Accessing Investment Loan Options From Multiple Lenders
Different lenders assess new migrants differently. Some won't lend to temporary visa holders at all. Others offer full features but price the loan higher. A handful treat certain visa categories the same as permanent residents if you meet employment and deposit criteria. Concordia Finance works with banks and lenders across Australia, which means you're not limited to one lender's policy on investor deposits, visa status, or offshore income.
Rate discounts also vary. A lender offering a discounted variable rate for owner-occupiers might not extend the same discount to investors, or they might reserve their lowest investor interest rates for clients with a loan to value ratio under 70%. Comparing investment loan options across multiple lenders rather than applying directly with your bank often results in a better interest rate and more suitable loan features for your situation.
What Happens If You Want to Refinance Later
One advantage of a variable rate investment loan is that you can refinance without paying break costs. If another lender offers a lower rate, better features, or more flexible serviceability treatment as your income grows, you can switch. This matters for new migrants whose financial position often changes significantly in the first few years after arrival.
If you've built equity in the property, refinancing also lets you access that equity for another deposit, renovations, or debt consolidation. Some lenders will reassess your borrowing capacity based on updated income or visa status, which can increase your loan amount if your circumstances have improved. A loan health check every couple of years helps you identify whether your current loan still suits your goals or whether refinancing would save you money.

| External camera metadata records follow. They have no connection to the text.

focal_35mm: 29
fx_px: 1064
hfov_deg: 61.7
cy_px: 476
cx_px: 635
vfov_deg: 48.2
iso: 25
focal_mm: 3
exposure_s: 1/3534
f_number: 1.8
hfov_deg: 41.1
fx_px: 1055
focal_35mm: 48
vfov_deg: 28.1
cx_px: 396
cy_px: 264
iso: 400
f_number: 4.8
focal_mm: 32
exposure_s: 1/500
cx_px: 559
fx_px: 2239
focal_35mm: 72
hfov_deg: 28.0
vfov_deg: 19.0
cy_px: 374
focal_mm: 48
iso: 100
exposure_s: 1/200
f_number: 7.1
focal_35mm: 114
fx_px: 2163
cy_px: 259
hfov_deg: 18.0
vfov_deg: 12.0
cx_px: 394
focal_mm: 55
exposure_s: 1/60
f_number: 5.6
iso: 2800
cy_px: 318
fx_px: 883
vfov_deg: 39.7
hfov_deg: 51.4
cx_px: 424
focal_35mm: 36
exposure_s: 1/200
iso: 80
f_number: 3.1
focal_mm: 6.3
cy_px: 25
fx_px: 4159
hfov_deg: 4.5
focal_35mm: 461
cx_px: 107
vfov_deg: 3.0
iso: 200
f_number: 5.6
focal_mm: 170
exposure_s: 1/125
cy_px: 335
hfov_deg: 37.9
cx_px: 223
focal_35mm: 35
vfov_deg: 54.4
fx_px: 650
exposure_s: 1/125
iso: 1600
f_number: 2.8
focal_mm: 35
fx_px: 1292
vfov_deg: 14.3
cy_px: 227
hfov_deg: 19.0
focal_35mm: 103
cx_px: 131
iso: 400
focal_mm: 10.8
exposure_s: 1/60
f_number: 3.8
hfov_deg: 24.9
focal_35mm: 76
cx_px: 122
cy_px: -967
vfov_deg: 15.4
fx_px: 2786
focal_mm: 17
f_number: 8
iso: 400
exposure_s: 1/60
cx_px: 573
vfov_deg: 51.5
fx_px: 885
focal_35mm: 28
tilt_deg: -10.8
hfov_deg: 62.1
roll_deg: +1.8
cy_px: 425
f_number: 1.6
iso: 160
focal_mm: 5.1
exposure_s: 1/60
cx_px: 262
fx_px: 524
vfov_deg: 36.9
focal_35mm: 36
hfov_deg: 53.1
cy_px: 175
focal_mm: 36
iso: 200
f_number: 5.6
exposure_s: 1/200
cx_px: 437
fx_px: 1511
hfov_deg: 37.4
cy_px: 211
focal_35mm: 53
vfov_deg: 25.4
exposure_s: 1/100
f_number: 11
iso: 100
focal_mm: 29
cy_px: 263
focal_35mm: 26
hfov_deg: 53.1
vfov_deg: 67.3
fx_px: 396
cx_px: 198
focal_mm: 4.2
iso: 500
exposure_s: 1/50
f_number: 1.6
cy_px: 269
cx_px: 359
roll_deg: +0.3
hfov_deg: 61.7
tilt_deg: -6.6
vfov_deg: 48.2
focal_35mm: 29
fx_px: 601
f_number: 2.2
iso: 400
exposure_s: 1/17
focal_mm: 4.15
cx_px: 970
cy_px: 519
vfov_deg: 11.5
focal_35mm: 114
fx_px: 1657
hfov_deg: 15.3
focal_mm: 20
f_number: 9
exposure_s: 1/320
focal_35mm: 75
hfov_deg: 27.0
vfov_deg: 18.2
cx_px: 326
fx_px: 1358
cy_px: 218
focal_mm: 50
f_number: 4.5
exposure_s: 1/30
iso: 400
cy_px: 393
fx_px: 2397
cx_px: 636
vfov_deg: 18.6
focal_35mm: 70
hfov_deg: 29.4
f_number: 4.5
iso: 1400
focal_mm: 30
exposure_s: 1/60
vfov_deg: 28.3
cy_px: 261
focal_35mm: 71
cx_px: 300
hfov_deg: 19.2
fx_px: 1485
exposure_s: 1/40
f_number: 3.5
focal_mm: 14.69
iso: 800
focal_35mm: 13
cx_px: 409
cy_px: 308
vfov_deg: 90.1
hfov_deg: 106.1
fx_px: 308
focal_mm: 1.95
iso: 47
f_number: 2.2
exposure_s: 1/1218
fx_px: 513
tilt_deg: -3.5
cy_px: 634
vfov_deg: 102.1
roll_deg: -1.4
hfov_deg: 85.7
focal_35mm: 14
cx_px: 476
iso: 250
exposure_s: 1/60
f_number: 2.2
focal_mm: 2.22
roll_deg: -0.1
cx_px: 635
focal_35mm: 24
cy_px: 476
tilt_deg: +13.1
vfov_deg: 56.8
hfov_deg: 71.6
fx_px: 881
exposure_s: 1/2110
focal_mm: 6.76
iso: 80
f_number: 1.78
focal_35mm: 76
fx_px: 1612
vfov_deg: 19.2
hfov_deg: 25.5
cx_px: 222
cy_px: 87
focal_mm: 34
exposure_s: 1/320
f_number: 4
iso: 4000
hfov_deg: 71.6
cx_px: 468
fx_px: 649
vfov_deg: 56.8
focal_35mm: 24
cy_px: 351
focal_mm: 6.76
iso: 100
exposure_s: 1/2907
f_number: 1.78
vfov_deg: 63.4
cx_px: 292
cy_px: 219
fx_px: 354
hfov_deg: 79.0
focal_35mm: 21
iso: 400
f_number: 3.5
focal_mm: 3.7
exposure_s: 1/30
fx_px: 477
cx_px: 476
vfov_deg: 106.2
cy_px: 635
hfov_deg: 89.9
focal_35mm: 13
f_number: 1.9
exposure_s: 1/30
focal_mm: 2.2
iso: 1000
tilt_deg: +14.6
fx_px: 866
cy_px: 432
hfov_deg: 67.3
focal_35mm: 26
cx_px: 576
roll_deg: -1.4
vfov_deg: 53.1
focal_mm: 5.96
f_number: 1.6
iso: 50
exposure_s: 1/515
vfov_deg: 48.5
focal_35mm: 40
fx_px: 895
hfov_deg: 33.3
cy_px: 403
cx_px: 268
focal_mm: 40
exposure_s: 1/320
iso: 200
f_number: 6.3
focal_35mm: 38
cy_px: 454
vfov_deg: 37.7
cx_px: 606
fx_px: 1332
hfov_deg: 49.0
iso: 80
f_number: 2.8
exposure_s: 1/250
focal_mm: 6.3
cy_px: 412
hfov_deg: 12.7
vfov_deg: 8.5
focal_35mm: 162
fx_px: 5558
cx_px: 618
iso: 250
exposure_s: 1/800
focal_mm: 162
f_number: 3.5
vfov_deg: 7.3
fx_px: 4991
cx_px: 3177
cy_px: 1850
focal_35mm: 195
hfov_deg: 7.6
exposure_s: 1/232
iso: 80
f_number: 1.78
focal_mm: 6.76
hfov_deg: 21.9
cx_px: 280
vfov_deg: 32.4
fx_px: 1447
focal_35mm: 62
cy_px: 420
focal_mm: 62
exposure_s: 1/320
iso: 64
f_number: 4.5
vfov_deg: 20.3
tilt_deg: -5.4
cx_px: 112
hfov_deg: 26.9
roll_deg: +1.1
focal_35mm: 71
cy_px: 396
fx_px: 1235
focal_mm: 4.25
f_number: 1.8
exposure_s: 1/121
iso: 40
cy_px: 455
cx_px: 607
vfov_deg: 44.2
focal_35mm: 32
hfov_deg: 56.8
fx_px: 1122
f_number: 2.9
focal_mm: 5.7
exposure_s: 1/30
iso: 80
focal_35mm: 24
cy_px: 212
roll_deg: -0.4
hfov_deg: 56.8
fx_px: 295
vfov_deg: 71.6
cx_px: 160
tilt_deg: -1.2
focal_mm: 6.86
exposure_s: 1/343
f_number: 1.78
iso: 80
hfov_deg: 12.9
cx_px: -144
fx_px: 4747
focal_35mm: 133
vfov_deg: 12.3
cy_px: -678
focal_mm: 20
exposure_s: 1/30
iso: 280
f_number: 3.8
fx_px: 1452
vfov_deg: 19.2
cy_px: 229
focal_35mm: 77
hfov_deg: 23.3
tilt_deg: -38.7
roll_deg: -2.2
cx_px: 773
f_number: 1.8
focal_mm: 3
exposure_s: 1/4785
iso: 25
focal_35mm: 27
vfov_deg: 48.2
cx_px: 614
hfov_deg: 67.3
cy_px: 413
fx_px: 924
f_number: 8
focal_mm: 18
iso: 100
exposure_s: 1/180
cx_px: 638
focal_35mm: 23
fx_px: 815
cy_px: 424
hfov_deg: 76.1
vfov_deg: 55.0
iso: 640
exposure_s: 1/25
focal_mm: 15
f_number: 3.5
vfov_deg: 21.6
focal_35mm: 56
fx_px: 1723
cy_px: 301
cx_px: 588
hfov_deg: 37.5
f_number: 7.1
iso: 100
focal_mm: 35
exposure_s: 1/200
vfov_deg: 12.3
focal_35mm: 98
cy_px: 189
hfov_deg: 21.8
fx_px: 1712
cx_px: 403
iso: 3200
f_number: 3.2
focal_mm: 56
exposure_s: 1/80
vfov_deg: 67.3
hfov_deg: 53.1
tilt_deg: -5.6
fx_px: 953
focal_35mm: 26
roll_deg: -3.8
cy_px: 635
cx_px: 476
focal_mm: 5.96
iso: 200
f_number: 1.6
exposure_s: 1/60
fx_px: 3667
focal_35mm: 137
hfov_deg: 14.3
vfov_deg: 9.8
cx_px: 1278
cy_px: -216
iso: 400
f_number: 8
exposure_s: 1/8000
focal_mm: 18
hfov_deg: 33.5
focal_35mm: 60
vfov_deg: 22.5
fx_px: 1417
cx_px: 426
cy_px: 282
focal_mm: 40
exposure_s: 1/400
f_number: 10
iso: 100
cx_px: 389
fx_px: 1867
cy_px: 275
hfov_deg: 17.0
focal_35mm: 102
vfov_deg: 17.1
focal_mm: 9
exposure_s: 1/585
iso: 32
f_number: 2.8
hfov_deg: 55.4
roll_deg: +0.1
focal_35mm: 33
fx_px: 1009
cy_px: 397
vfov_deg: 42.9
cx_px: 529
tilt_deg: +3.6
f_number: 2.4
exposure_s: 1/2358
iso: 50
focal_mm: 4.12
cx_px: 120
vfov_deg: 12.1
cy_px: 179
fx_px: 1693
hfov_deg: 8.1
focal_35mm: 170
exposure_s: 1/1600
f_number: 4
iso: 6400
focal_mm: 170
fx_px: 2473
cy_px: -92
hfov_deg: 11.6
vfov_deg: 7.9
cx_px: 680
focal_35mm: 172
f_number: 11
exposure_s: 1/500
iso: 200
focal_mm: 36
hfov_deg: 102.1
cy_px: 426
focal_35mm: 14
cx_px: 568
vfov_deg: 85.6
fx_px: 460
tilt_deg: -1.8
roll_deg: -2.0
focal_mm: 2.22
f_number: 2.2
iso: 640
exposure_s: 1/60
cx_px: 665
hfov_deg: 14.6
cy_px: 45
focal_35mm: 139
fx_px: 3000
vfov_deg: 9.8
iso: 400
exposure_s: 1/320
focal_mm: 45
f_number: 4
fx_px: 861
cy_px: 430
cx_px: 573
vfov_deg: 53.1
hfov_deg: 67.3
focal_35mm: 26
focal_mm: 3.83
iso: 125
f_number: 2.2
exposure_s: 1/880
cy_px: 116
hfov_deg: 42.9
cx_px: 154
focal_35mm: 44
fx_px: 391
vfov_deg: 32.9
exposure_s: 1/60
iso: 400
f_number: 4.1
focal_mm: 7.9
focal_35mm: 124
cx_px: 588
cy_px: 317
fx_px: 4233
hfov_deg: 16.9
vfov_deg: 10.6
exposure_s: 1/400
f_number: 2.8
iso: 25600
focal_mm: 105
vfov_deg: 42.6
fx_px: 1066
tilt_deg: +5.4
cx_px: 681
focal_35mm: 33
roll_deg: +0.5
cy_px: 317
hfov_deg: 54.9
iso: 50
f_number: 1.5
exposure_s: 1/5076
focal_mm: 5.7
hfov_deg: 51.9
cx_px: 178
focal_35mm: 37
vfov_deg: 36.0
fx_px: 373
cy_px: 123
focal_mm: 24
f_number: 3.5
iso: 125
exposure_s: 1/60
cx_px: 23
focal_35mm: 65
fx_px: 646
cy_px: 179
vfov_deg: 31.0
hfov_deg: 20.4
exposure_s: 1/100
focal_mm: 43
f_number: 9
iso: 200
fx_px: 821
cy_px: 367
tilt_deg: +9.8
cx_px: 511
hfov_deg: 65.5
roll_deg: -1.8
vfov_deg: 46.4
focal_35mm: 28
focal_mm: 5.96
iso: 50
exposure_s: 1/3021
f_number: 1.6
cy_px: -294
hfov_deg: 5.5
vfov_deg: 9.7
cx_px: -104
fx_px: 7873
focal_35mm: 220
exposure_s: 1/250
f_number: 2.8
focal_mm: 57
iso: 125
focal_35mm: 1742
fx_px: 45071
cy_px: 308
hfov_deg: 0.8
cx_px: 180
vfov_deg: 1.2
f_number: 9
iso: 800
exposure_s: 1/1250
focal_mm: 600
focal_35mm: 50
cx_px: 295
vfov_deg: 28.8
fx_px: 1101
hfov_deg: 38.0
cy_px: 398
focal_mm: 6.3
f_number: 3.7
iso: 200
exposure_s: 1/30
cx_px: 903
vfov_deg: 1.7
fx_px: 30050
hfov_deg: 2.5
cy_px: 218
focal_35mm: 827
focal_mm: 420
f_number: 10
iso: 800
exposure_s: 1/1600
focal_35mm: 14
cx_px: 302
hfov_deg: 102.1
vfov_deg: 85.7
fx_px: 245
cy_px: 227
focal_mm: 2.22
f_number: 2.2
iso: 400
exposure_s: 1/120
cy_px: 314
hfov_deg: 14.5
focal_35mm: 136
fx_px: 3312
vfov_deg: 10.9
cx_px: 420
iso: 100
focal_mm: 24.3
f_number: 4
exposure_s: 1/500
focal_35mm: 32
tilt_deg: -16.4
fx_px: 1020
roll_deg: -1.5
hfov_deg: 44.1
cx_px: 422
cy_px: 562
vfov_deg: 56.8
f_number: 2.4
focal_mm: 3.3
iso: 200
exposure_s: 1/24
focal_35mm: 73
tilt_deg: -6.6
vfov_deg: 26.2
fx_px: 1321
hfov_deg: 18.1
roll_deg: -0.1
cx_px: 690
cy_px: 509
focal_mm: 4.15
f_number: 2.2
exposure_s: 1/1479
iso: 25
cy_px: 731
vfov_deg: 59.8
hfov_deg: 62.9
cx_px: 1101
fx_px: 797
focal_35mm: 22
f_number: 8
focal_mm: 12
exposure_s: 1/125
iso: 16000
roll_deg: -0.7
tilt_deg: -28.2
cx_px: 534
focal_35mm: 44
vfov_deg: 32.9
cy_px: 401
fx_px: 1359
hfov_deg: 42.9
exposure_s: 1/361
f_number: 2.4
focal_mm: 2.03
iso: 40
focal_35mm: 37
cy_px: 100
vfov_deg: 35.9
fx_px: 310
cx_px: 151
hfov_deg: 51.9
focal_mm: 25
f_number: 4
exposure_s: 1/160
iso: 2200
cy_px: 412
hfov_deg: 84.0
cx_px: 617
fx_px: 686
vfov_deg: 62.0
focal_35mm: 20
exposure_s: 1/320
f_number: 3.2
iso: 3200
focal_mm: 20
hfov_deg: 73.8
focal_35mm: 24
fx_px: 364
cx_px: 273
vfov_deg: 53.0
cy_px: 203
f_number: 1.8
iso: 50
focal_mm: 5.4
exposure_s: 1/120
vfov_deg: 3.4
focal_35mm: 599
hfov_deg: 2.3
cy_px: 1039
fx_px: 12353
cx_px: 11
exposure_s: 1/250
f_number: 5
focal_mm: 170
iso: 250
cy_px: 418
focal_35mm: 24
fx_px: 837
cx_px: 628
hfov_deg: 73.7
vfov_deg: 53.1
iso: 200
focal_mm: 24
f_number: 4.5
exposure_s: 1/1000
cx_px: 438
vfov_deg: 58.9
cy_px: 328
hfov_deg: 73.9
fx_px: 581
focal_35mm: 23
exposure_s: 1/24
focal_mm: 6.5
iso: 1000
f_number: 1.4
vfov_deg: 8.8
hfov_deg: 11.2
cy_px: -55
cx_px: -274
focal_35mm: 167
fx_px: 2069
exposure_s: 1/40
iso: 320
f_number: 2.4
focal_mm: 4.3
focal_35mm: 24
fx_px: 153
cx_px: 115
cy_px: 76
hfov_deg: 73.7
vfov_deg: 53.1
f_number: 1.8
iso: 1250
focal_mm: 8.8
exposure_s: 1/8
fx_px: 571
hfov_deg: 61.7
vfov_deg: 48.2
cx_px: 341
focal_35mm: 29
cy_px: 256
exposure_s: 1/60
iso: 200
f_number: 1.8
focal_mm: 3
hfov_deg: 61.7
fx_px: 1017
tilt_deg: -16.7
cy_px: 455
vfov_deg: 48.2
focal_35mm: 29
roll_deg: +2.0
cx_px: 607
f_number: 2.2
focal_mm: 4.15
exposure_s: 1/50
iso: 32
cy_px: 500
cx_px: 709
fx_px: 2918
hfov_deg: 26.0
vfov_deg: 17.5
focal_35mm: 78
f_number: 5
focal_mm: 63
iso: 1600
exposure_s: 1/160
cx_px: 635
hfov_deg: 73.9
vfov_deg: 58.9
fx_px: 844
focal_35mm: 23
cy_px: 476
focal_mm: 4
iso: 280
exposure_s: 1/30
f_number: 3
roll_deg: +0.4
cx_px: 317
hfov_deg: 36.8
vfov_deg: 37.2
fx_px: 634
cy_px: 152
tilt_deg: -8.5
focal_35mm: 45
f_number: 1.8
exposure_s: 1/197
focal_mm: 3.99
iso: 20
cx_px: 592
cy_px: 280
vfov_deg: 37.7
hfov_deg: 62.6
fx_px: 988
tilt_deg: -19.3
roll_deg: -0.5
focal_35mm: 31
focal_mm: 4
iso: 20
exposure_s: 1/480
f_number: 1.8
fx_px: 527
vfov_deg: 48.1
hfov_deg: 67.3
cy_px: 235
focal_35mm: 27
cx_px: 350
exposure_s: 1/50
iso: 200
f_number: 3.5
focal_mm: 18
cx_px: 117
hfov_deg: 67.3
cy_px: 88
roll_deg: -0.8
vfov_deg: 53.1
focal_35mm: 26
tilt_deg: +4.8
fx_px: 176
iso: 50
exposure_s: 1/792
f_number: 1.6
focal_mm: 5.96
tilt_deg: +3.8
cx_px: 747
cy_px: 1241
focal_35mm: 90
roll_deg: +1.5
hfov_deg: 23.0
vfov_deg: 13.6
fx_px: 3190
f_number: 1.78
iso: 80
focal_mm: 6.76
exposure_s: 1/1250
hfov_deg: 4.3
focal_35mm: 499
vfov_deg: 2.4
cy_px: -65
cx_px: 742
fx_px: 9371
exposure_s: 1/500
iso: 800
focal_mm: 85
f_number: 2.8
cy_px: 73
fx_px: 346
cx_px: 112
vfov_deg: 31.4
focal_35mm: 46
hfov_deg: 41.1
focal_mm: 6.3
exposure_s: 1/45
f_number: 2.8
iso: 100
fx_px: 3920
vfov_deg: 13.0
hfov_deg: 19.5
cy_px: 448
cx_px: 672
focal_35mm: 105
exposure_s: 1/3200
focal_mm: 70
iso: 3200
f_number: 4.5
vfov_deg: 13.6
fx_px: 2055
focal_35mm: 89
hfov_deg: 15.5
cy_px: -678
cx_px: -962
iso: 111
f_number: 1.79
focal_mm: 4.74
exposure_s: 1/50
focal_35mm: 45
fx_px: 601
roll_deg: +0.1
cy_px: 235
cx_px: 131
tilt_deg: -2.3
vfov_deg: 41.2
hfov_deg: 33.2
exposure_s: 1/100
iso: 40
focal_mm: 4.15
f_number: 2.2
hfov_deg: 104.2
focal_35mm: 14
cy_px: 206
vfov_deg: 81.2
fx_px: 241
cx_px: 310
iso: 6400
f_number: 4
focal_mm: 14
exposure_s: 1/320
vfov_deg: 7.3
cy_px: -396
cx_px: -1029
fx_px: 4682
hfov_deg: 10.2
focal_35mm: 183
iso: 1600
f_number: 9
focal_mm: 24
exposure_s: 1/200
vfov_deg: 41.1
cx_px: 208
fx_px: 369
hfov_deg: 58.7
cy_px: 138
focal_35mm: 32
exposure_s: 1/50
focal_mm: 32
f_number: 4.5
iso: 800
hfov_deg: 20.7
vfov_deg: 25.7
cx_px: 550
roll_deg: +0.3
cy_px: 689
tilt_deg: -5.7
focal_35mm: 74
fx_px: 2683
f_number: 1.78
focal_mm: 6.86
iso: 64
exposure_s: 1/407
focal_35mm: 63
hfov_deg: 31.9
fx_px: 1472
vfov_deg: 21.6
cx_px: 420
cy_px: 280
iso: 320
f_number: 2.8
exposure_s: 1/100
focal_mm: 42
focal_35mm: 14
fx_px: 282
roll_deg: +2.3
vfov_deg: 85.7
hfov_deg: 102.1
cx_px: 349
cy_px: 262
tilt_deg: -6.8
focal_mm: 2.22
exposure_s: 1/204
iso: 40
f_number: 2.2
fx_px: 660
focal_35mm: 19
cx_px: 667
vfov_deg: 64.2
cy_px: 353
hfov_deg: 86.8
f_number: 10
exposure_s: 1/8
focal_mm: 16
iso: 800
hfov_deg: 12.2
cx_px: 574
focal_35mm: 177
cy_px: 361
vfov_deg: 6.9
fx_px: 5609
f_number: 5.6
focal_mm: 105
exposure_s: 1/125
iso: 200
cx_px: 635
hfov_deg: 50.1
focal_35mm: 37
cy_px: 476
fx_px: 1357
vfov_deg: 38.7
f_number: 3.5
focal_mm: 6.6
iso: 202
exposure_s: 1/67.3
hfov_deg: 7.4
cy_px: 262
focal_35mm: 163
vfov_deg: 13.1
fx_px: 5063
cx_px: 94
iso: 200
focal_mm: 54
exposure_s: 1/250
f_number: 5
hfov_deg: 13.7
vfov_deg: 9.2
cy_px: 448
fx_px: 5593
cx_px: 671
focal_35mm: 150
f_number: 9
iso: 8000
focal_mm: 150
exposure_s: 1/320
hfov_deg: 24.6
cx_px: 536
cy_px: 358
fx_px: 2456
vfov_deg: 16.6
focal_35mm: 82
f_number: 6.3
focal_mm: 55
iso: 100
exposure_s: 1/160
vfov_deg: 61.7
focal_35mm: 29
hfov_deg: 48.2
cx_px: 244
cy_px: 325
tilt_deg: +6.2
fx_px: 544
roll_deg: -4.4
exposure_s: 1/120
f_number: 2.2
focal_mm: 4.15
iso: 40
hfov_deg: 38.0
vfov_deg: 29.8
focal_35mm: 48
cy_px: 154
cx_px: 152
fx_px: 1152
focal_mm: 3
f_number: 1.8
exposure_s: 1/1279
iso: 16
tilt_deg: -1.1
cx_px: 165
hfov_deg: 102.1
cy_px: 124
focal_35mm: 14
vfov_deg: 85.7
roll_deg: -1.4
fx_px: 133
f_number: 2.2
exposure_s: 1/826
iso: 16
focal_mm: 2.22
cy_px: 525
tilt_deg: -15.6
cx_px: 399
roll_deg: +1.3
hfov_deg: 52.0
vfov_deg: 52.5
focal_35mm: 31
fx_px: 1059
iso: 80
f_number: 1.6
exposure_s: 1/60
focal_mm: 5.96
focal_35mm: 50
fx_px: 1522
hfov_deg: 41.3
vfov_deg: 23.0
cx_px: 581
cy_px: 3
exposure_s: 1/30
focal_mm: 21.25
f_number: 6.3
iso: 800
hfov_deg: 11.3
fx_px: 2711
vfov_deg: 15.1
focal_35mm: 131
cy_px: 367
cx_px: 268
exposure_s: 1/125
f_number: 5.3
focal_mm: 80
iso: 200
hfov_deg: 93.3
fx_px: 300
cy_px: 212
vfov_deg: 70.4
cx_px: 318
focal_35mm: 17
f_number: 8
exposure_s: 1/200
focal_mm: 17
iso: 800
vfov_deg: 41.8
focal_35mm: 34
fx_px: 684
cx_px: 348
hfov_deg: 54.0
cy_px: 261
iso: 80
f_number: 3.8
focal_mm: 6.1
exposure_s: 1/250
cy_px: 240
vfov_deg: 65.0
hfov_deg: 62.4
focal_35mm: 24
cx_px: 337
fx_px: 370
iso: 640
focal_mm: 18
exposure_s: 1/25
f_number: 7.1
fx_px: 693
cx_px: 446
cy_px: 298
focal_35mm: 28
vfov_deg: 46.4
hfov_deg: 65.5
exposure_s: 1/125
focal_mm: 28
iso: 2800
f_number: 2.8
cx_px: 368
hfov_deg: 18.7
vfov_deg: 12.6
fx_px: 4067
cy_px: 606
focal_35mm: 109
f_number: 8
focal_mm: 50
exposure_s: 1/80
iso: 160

If you're thinking about buying an investment property and you're not sure whether a variable rate suits your situation, call one of our team or book an appointment at a time that works for you. We'll walk through your deposit, visa status, and investment strategy to find loan options that match where you are now and where you're heading.
Frequently Asked Questions
What is a variable rate investment loan?
A variable rate investment loan is a home loan for purchasing rental property where the interest rate changes with market conditions. It typically includes features like offset accounts, redraw facilities, and the ability to make extra repayments without penalty.
Can new migrants get an investment loan with a variable rate in Australia?
Yes, new migrants can access investment loans, though deposit requirements and interest rates vary depending on your visa type and lender policy. Some lenders treat temporary visa holders as non-residents and require deposits of 20% or more, while others offer more flexible terms for certain visa categories.
How do negative gearing rules affect variable rate investment loans?
Negative gearing lets you claim rental property losses as tax deductions. Recent changes mean losses on established properties bought after May 2026 can only offset rental income or property capital gains from mid-2027 onwards, not wages. Variable rate loans allow you to refinance or adjust your structure in response to these rule changes without penalties.
What is the difference between interest-only and principal and interest repayments on a variable investment loan?
Interest-only repayments cover just the interest, keeping repayments lower and potentially maximising tax deductions, but you don't reduce the loan balance. Principal and interest repayments are higher but build equity over time. Most variable rate loans let you switch between the two structures without refinancing.
Why would I choose a variable rate over a fixed rate for my investment property?
Variable rates offer flexibility to make extra repayments, access redraw facilities, and refinance without break costs. This suits investors who want to respond to changing income, interest rate movements, or opportunities to expand their property portfolio without restrictions.